Телефонные звонки в самую неподходящую минуту, очереди, транспорт в часы пик, отравленный воздух… С начала апреля Игнатьев уже мечтал о поле, как студентка, впервые собирающаяся на практику.
Сейчас он вспомнил, что средства на экспедицию в этом году опять урезали. Режут, лиходеи, из сезона в сезон, хоть караул кричи. Так ведь не поможет, кричали уже.
— Толцыте, и отверзется вам, — пробормотал Игнатьев, зевнув, и с привычным отвращением обозрел потолок. Многолетняя пыль, скопившаяся в завитках карниза, вида особенно не портила, напротив, она даже оттеняла рельеф роскошной лепнины, как-то оживляя его. Но сам потолок требовал побелки. А попробуй доберись — пять метров, шутка ли сказать. Ладно, потолок еще потерпит, а вот полки завалиться могут. Игнатьев повернул голову и оценивающе глянул на верхний ряд, плотно уставленный пожелтевшими комплектами «Археологического вестника». Кажется, прогнулось еще больше. Хорошо, если это произойдет днем, когда он на работе…
Рядом пронзительно заверещал будильник.
— Чтоб ты сдох, — сказал Игнатьев и, не глядя, на ощупь нажал кнопку.
Встав, он взялся за гантели, потом долго прыгал и приседал перед открытым окном. Небо оставалось безрадостным, хотя кое-где начинало уже просвечивать, словно до дыр протертая ластиком серая бумага, а над стеклянной пирамидой крыши Таврического дворца даже угадывалось нечто оптимистично-голубоватое. Как знать, вдруг еще и распогодится!
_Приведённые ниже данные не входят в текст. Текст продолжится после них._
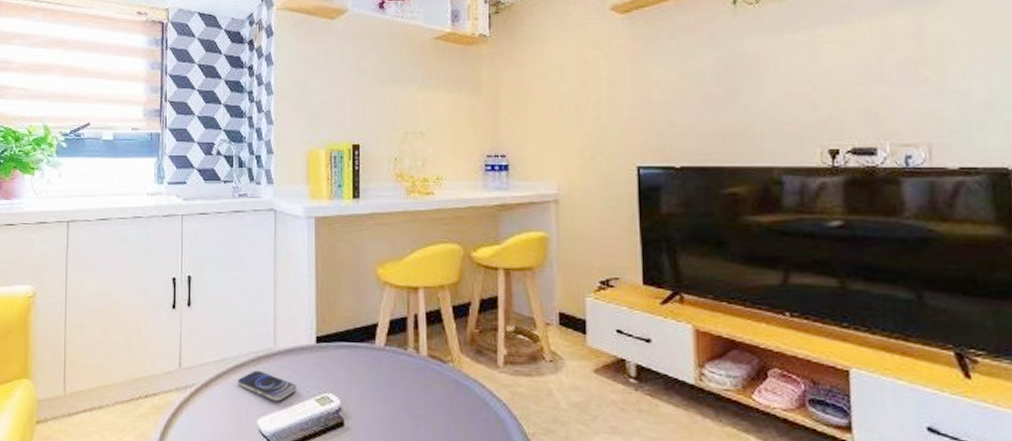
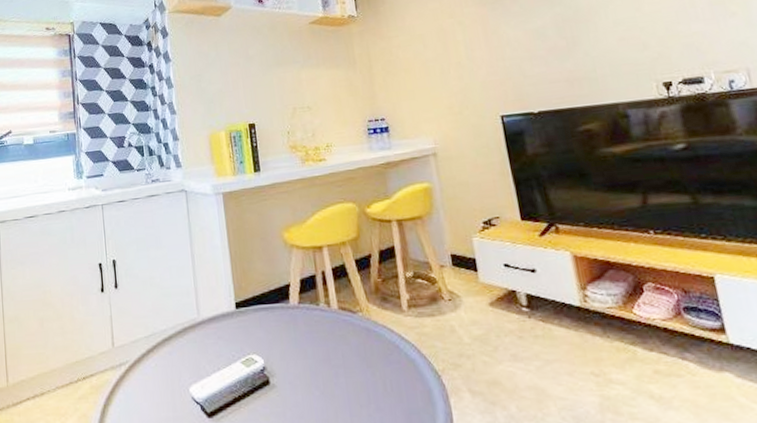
smartphone: present [238,370,296,402] -> none [168,341,222,368]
В коридоре, когда он возвращался из ванной, окончательно взбодрившись от ледяного душа, его перехватила старуха Шмерлинг-младшая.
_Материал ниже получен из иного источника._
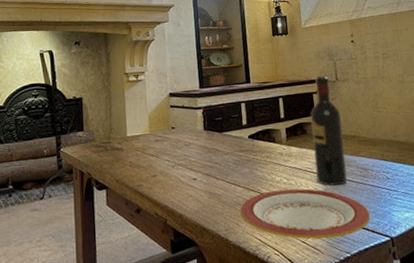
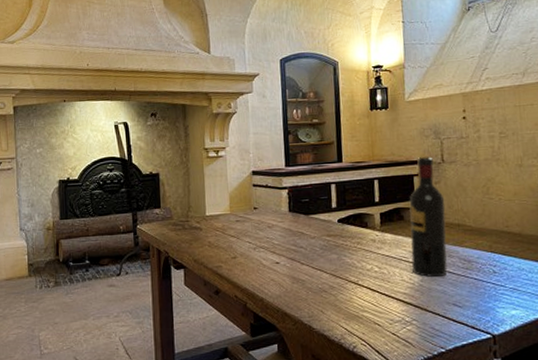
plate: present [240,188,371,240] -> none [325,278,471,332]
— Митенька, бонжур, — сказала она простуженным басом. — Вы богаты куревом?
— Сейчас принесу! — крикнул он жизнерадостно.
— Не трудитесь, голубчик, я уже забрала ту пачку, что вы оставили давеча на кухне. Просто ежели это у вас единственная, то мы поделимся.
— У меня есть еще, Матильда Генриховна, я обычно покупаю с запасом.
— Ну благодарствую. А то я в лавку с утра не пойду, а моя Аннет, сумасшедшая старуха, курит еще больше меня. Это в ее-то возрасте. А куда это вы нынче так рано собрались, коли не секрет?
— Помилуйте, какой же секрет, — Игнатьев улыбнулся, подумав, что бедняга становится такой же забывчивой и рассеянной, как и ее старшая восьмидесятилетняя сестра. — В институт собрался, Матильда Генриховна, на Дворцовую набережную.
— А что, разве нынче… как это теперь называют, дай бог памяти, кабалистическое такое выражение… черная суббота?
— Отчего же суббота, — продолжая приятно улыбаться, возразил Игнатьев, — сегодня у нас пятница. И, надеюсь, не черная.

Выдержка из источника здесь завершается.